Saat itulah mereka baru menyadari adanya dua sosok tubuh
yang terbaring di atas aspal. Sosok pertama terbaring diam sama sekali tidak
bergerak, sementara disebelahnya berjarak sekitar satu setengah meter adalah
sosok kedua yang terbaring dengan suara merintih kesakitan.
Yang membuat Bian dan Lukita lebih terperanjat lagi adalah
kenyataan bahwa sosok yang terbaring dan diam tak bergerak itu ternyata mengenakan
kaos biru. Ia tertelungkup diatas aspal sehingga wajahnya tidak kelihatan,
tetapi dari potongan rambut, bentuk tubuh dan pakaian yang dikenakan, Bian dan
Lukita dengan cepat segera mengenalinya.
“Rudy!”
Tanpa sadar mereka berdua saling berpandangan.

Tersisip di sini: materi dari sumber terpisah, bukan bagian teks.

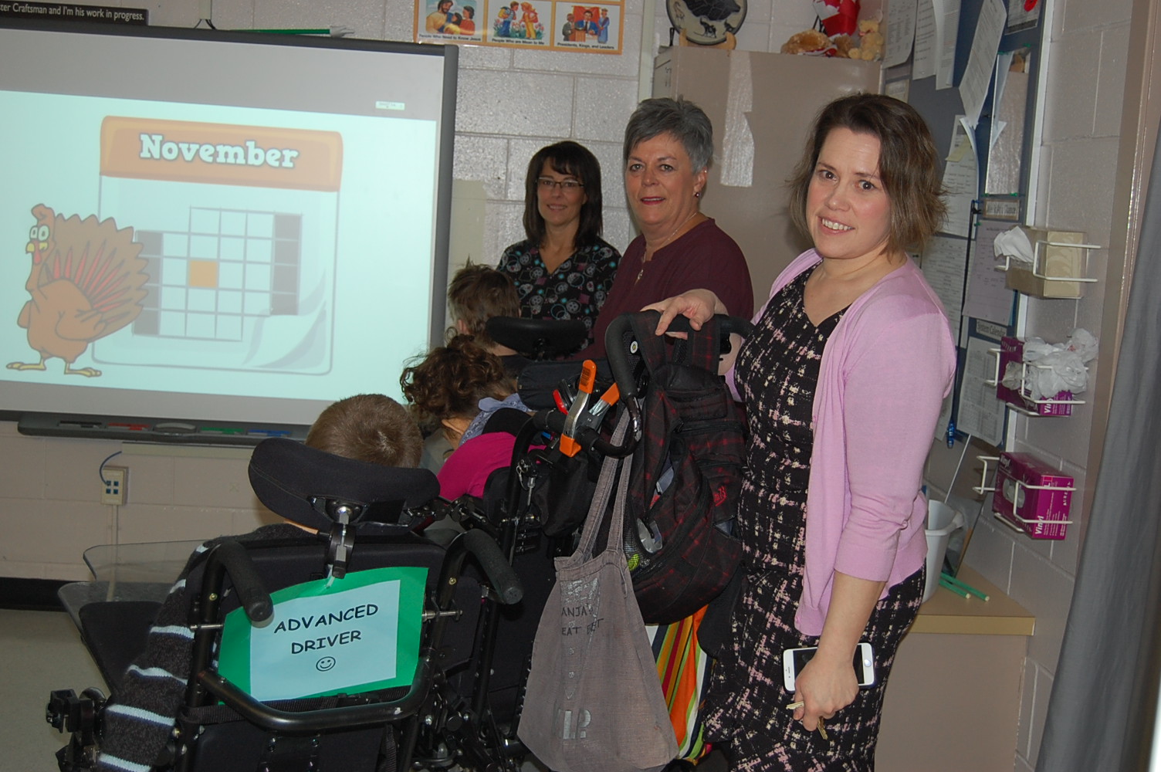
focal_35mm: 46
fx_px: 1498
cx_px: 580
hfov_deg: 42.4
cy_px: 386
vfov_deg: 28.9
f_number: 4.5
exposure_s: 1/60
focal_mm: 31
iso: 400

Dalam keadaan seperti ini pikiran Bian segera berputar
cepat.
“Om Dony adalah anggota kepolisian yang sering menyamar,
sementara Rudy dan teman-temannya ini pastilah para pengedar narkoba. Tetapi
kenapa om Dony melakukan penangkapan kalau ternyata sekarang malah ia di
keroyok?”
Tanpa berpikir panjang, Bian segera mengambil keputusan.

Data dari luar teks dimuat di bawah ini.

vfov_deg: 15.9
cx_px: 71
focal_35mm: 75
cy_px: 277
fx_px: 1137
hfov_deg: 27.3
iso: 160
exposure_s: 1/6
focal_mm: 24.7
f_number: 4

“Luk, tolong kamu minggir dulu”, - Bian membisiki adiknya -
,”Aku akan membantu om Dony. Tolong kamu awasi keadaan, siapa tahu masih ada
kawan-kawan mereka yang terlibat”
Lukita yang mendengar bisikan kakaknya itu segera mengangguk
dan berdiri di pinggir jalan agak menjauh.
Sementara Bian langsung melontarkan tubuhnya dan masuk ke
dalam lingkaran kedua dimana om Dony sedang melayani tiga orang lawannya.
“Om Dony, aku minta ijin gabung”, - teriak Bian sambil
melakukan serangan ke salah seorang dari tiga pengeroyok itu.
Kaki Bian menyambar lurus melakukan tendangan gejlig ke
dada. Lawannya yang terkejut tidak sempat menghindar, akan tetapi ia masih bisa
menyilangkan kedua tangannya di dada. Terjadilah benturan keras, yang membuat
lawan Bian itu terhuyung-huyung ke belakang hampir saja ia terdorong jatuh.
Tetapi ia ternyata masih bisa menguasai tubuhnya sehingga meski dengan susah
payah ia berhasil berdiri tegak kembali.
Sementara itu, Bian tidak berhenti, tangannya langsung menyambar kepala salah satu pengeroyoknya yang
lain yang berada di dekatnya. Hanya saja lawannya itu sempat menundukkan
wajahnya sehingga tangan Bian hanya lewat diatas kepalanya tanpa menyentuhnya
sama sekali.
“Bian, jangan ikut campur. Mundur!”
Om Dony yang melihat kedatangan Bian dan langsung masuk ke
lingkaran perkelahian itu tiba-tiba saja menjadi cemas. Ia tidak terlalu
mengenal Bian, sementara tiga orang yang dilawannya kini adalah orang-orang
yang terhitung buas.
Tetapi Bian seolah tidak mendengar suara om Dony, ia justru
dengan cepat melancarkan serangannya kini ke arah orang ke-tiga yang sedang
berusaha menekan om Dony. Ia memang berhasrat untuk mengambil alih ketiga
pengeroyok om Dony ini.
“Om Dony, cepat bantu kawan om Dony yang berkumis tebal itu,
ia memerlukan pertolongan segera. Biarlah sementara tiga orang ini aku
layani. Aku bisa menjaga diri!”
Tanpa menunggu jawaban, tubuh Bian berkelebat dengan cepat.
Tangan dan kakinya menyambar-nyambar memberikan tekanan kepada tiga orang
pengeroyoknya secara bergantian. Geraknya lincah dan menimbulkan kesiur angin
yang tajam yang menandakan bahwa gerak itu mengandung tenaga yang cukup besar.
Sekali mengenai sasaran agaknya akan membuat lawan terjungkal!